The perpetual chicken egg problem of IPv6: many users don't have IPv6 because it's not worth it because everything is reachable via IPv4 anyways because IPv6 only service don't make sense because they will only reach a subset of users because many users don't have IPv6.....
I mean, yes and no. For an individual or individual systems? No, it's not hard. But I used to oversee a WAN with multiple large sites each with their own complex border, core, and campus plant infrastructure. When you have an environment like that with complex peerings, and onsite and cloud networks it's a bit trickier to introduce dual stack addressing down to the edge. You need a bunch of additional tooling to extend your BGP monitoring, ability to track asynchronous route issues, add route advertisements etc. when you have a large production network to avoid breaking, it's more of a nail biter, because it's not like we have a dev network that is a 1-1 of our physical environment. We have lab equipment, and a virtual implementation of our prod network, but you can only simulate so much.
That being said, we did implement it before most of the rest of the world, in part because I wanted to sell most of our very large IPv4 networks while prices are rising. But it was a real engineering challenge and I was lucky to have the team and resources and time to get it done when it wasn't driving an urgent, short timeline need.
How about "Let me selfhost my own repos, so other people working with my stuff can use IPv6, as well as be sure no large corporation known for being cancer stands behind it and monitors every thing I do."?

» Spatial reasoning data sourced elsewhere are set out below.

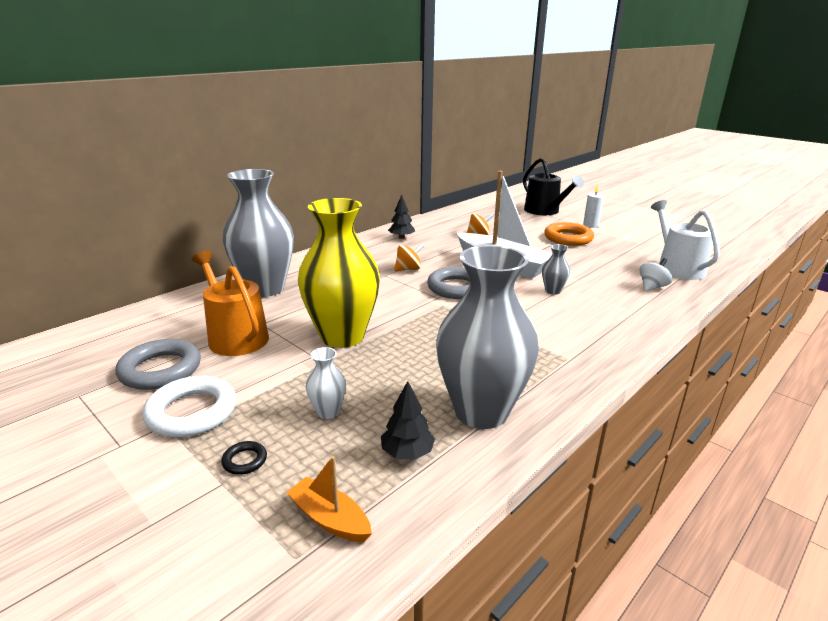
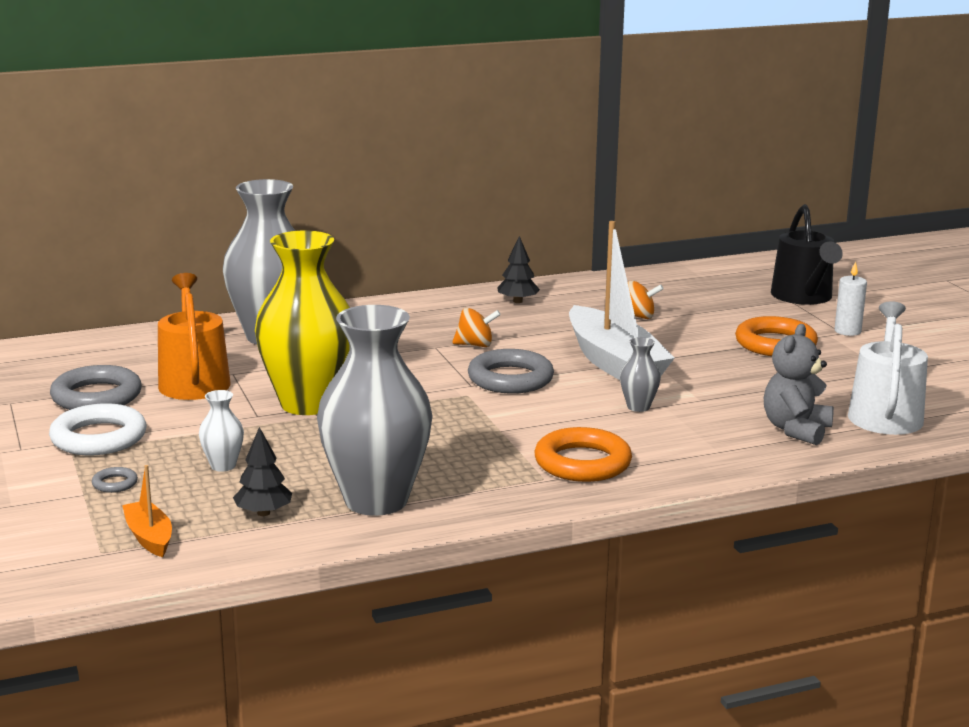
camera: 25 degrees right, 5 degrees down
(245, 460) = (115, 483): black ring -> grey ring
(574, 339) = (582, 463): none -> orange ring
(652, 287) = (796, 430): white spinning top -> grey teddy bear

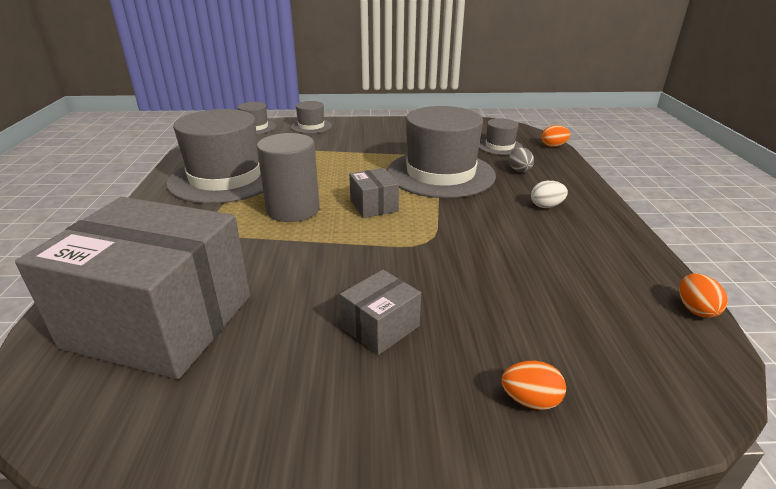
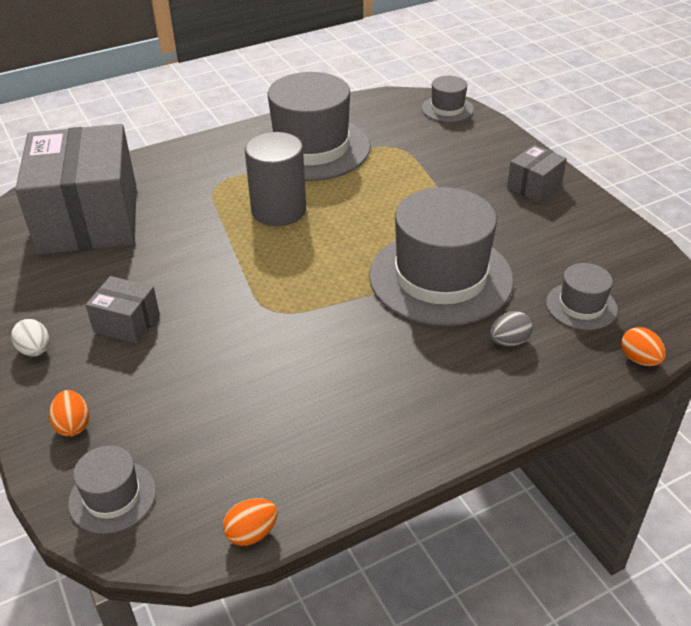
camera: 65 degrees right, 10 degrees up
(311, 126) = (490, 141): grey hat -> grey hat (112, 497)
(373, 206) = (322, 255): grey box -> grey box (534, 186)
(546, 206) = (419, 383): white egg -> white egg (35, 350)

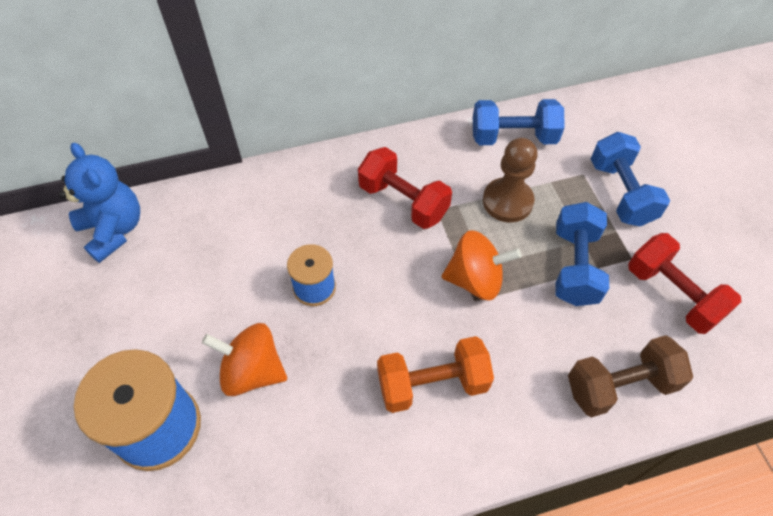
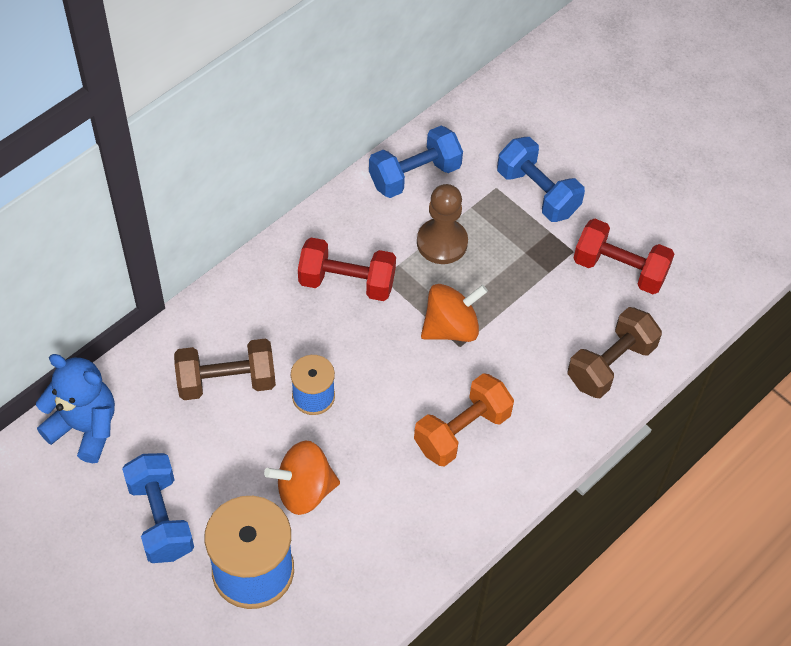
camera: 30 degrees left, 0 degrees up
(250, 242) = (226, 381): none -> brown dumbbell
(575, 266) = (529, 279): blue dumbbell -> blue dumbbell (161, 518)

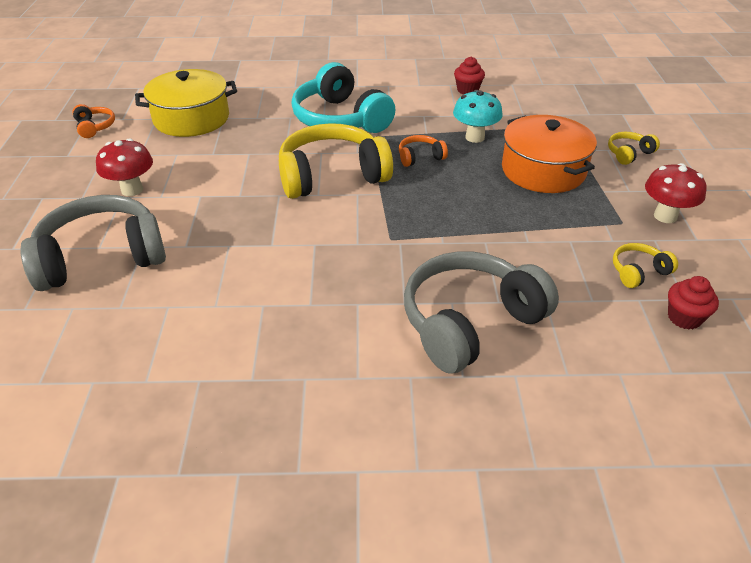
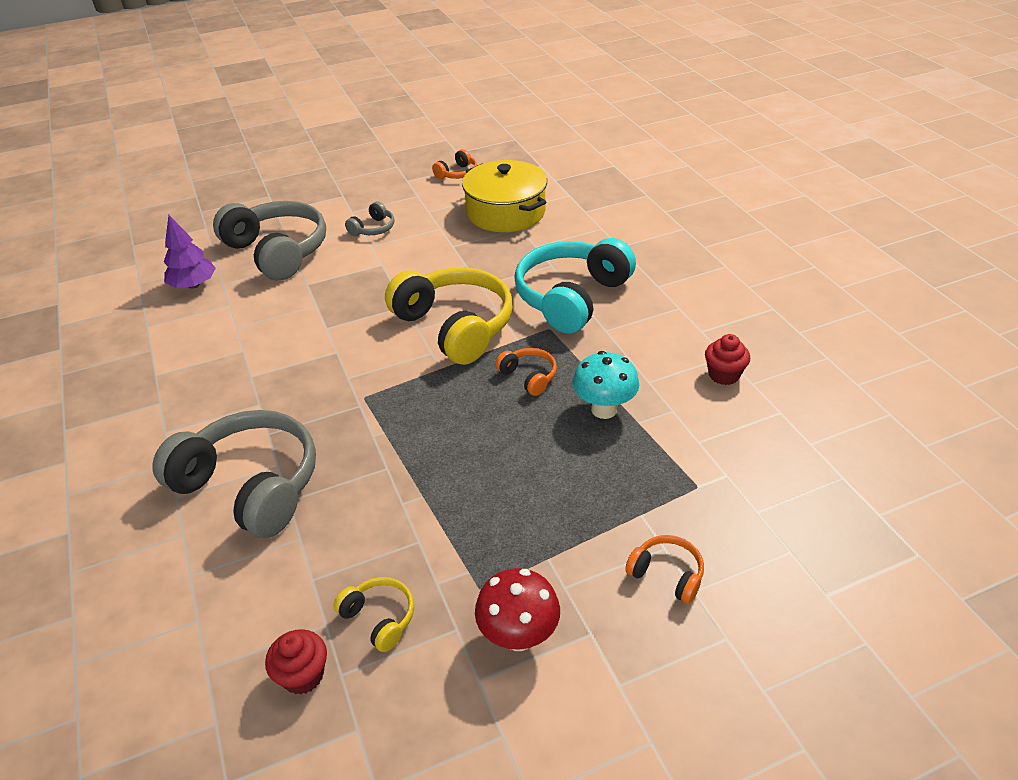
camera: 70 degrees right, 0 degrees up
(98, 331) = (193, 285): none -> purple tree
(132, 190) = (373, 229): red mushroom -> grey headphones
(543, 170) = (563, 488): orange pot -> none
(629, 153) = (667, 574): yellow headphones -> orange headphones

Honestly this isn't even true anymore. Most major ISPs have implemented dual stack now. The customer doesn't know or care because it's done at the CPE for them.
I use a browser extension which tells me if the site I'm at is 6 or 4 or mixed. In 2024 most major sites support V6. A lot of this is due to CDN supporting it natively.

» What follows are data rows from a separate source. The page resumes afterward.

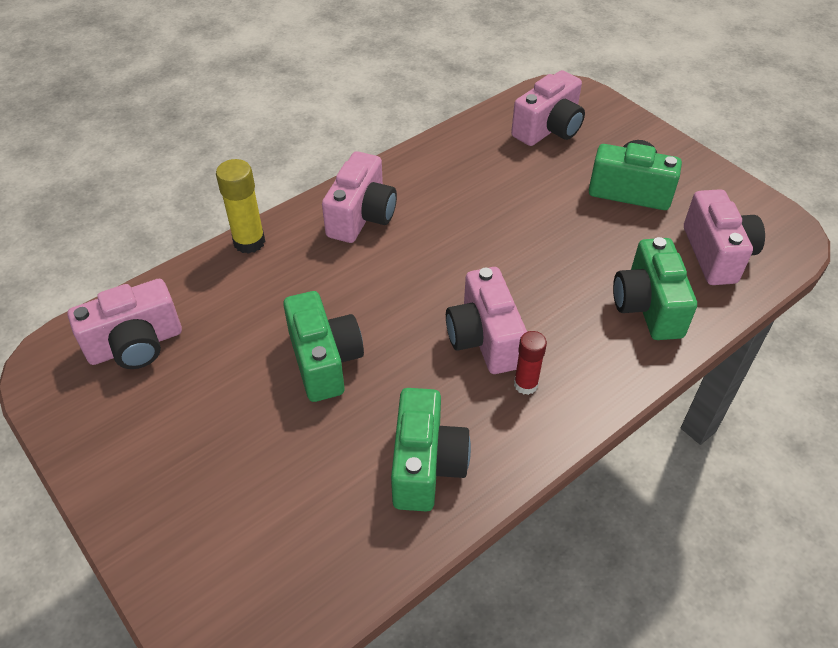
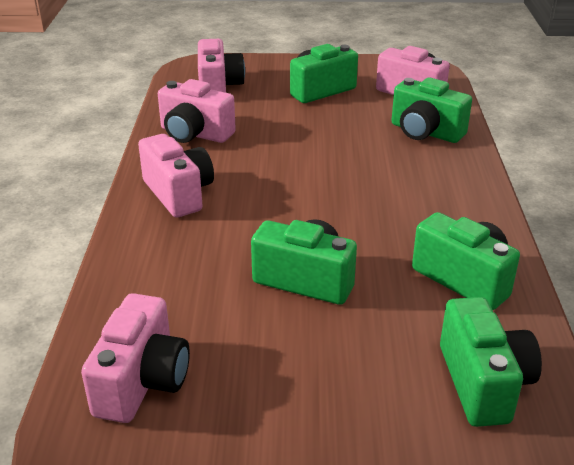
camera: 50 degrees left, 15 degrees down
(249, 242) = (117, 259): yellow glue stick -> none
(294, 549) = (483, 383): none -> green camera
(484, 339) = (376, 200): pink camera -> pink camera (195, 134)
(525, 384) = (437, 204): red glue stick -> none

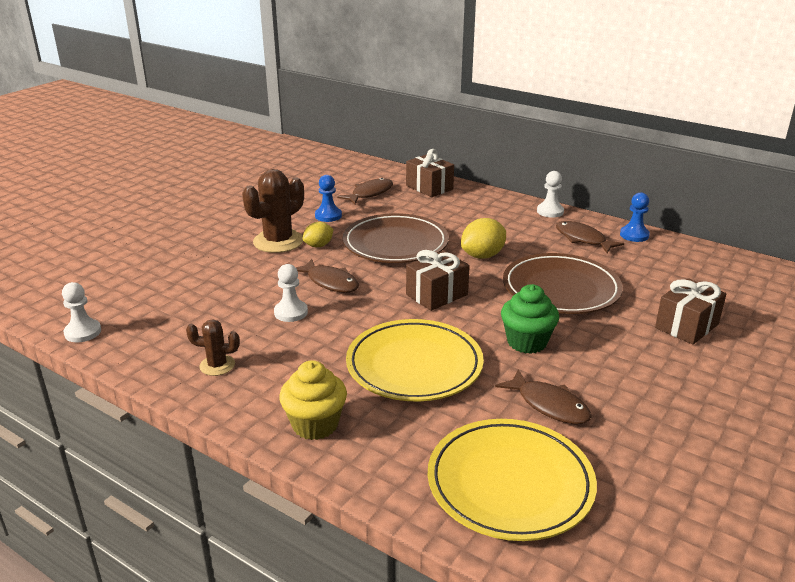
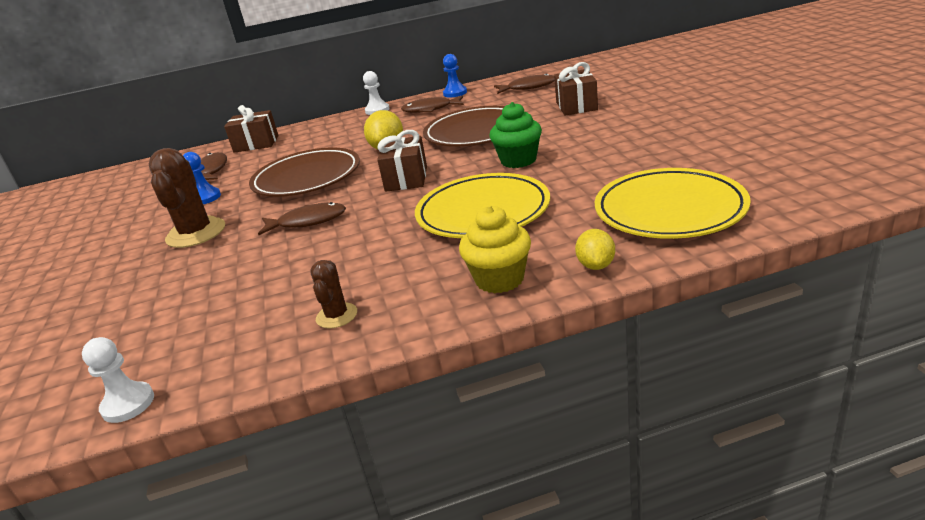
camera: 45 degrees left, 0 degrees up
(217, 365) = (336, 316): brown cactus -> brown cactus turned 45 degrees counterclockwise
(291, 312) = (319, 253): white pawn -> none
(318, 245) = (242, 214): yellow lemon -> yellow lemon (596, 265)
(549, 405) = (600, 172): brown fish -> brown fish (528, 87)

The fact that GitHub doesn't is quickly becoming the exception.
Globally it's at about 47% and growing at about 4% per year. If the rate remains unchanged it'll be about a decade for >95%.
But the reality of it is, you don't need global adoption out of the box. You just need majority adoption in the countries you visit, which for me are western countries (north America and Europe) which now have a majority adoption.